Reached on Monday, Hoffman was putting the finishing touches on the latest edition of N magazine, a quarterly publication formerly known as Clothed With the Sun, and thinking about nude social media. “We spend a lot more time on Facebook,” she says. “We tweet everyday. We want to let people know that there are lots of opportunities to go places and get naked.”

The problem for the owners of hundreds of other U.S. businesses who operate nudist resorts, organize cruises, or otherwise make their living by naked recreation is that the clothing-optional set appears to be smaller than it used to be. The Naturist Society, which derives most of its revenue from memberships costing $50 to $60 per household, has about 22,000 paid memberships, Hoffman says. That’s down from a peak of 35,000 in the early 1990s. Even worse, 60 percent of the Naturist Society’s members are 65 or older, raising concerns that would-be naturists of younger generations are being scared away by the gray hair.

American nudism’s demographic problem isn’t new.
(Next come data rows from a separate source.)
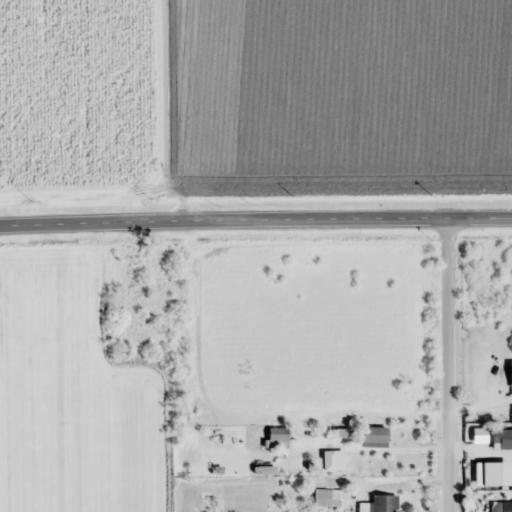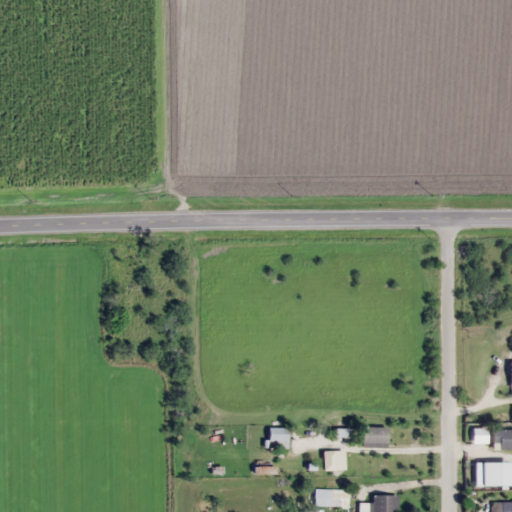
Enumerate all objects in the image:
road: (256, 219)
road: (446, 365)
building: (509, 369)
building: (372, 434)
building: (275, 437)
building: (501, 438)
building: (326, 459)
building: (326, 497)
building: (381, 503)
building: (499, 506)
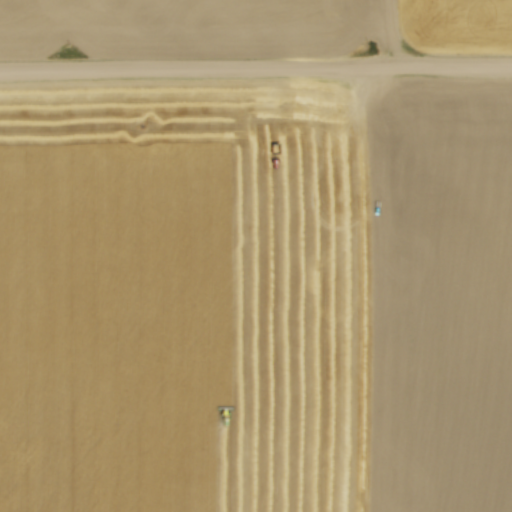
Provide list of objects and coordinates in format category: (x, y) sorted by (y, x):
crop: (251, 24)
road: (256, 67)
building: (334, 170)
road: (364, 288)
crop: (256, 296)
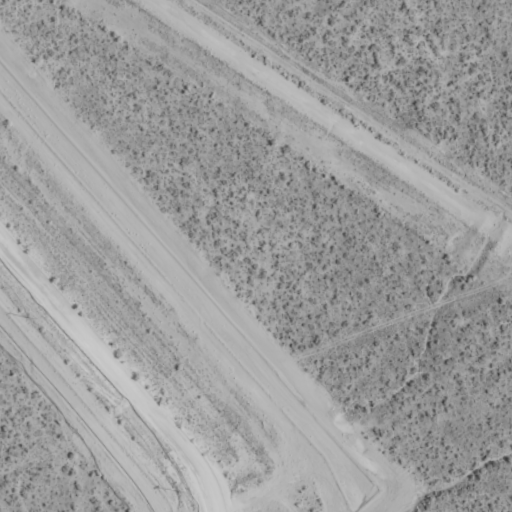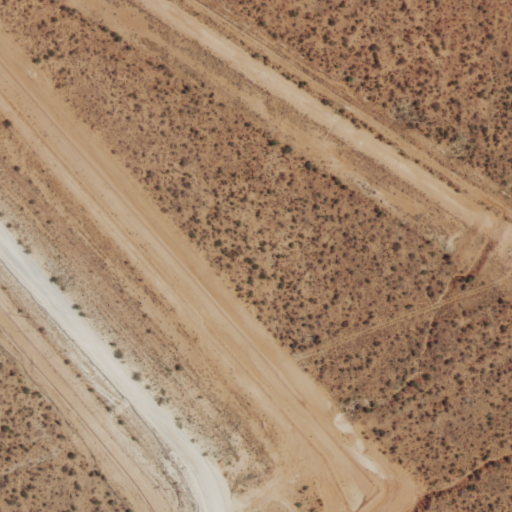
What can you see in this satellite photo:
road: (121, 363)
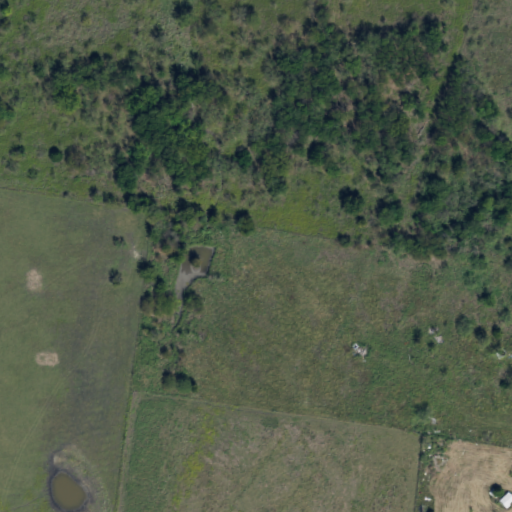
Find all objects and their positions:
building: (435, 389)
building: (435, 389)
road: (483, 449)
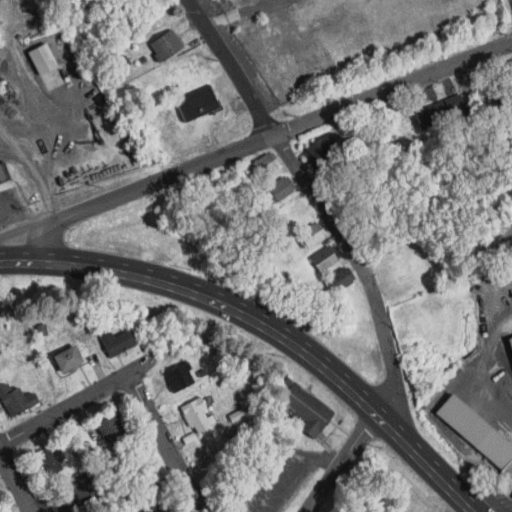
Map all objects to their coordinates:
road: (246, 14)
building: (168, 46)
building: (167, 47)
building: (46, 59)
building: (44, 60)
building: (185, 73)
building: (500, 74)
building: (200, 102)
building: (504, 103)
building: (198, 105)
building: (442, 111)
building: (438, 114)
building: (511, 130)
road: (5, 143)
road: (256, 144)
building: (322, 150)
building: (318, 154)
building: (266, 164)
building: (262, 166)
building: (5, 171)
road: (32, 171)
building: (3, 173)
building: (284, 188)
building: (279, 191)
road: (321, 201)
building: (312, 234)
building: (308, 236)
building: (327, 257)
building: (325, 259)
building: (344, 277)
building: (338, 281)
road: (267, 325)
building: (121, 340)
building: (117, 344)
building: (509, 346)
building: (71, 357)
building: (67, 359)
road: (481, 368)
building: (182, 375)
building: (179, 378)
building: (18, 397)
building: (17, 401)
building: (310, 407)
building: (305, 408)
road: (64, 409)
building: (201, 413)
building: (195, 414)
building: (117, 429)
building: (478, 430)
building: (114, 433)
building: (474, 433)
road: (165, 444)
building: (56, 457)
road: (342, 461)
road: (15, 484)
building: (148, 506)
building: (150, 507)
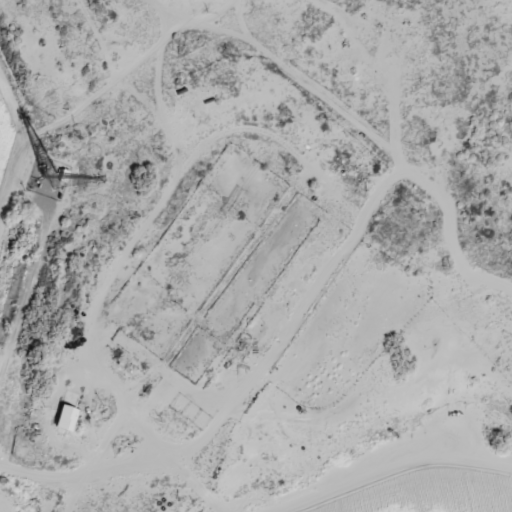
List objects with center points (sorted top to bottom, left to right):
building: (65, 419)
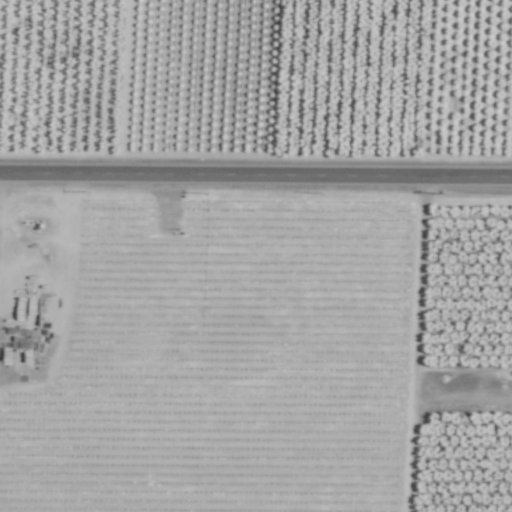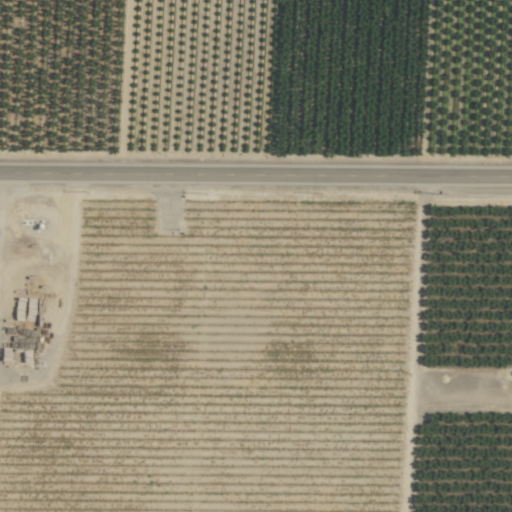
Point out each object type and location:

For the past few years, Sunsport Gardens, a nudist resort in Loxahatchee, Fla., has been holding “bashes,” events that cater to the under-30 set. More recently the American Association of Nude Resorts, a nonprofit with 38,000 members, has launched a campaign called Thanks for the Freedom to court military veterans by offering discounts and suggesting that nudism can be good for post-traumatic stress disorder.

AANR spokeswoman Sue Nerud cites research showing that nudism is poised to enjoy another moment in the sun. In a survey published earlier this year by travel industry marketing firm MMGY Global, 18 percent of respondents said that proximity to a clothing-optional beach was a desirable attribute for a vacation destination, up from 12 percent in 2012. She also points to the nude beach in Miami’s Haulover Park, which attracted 1 million tourists last year, generating $1.4 billion in economic impact, according to the Beaches Foundation Institute, a nudist organization.

For her part, Hoffman adopts the laid-back attitude you’d expect of someone who edits a magazine for people who like to go around without clothes. “When people feel like their freedoms are being squashed,” she says, “that’s when we see more people getting interested. When everything is copacetic, people don’t care as much.”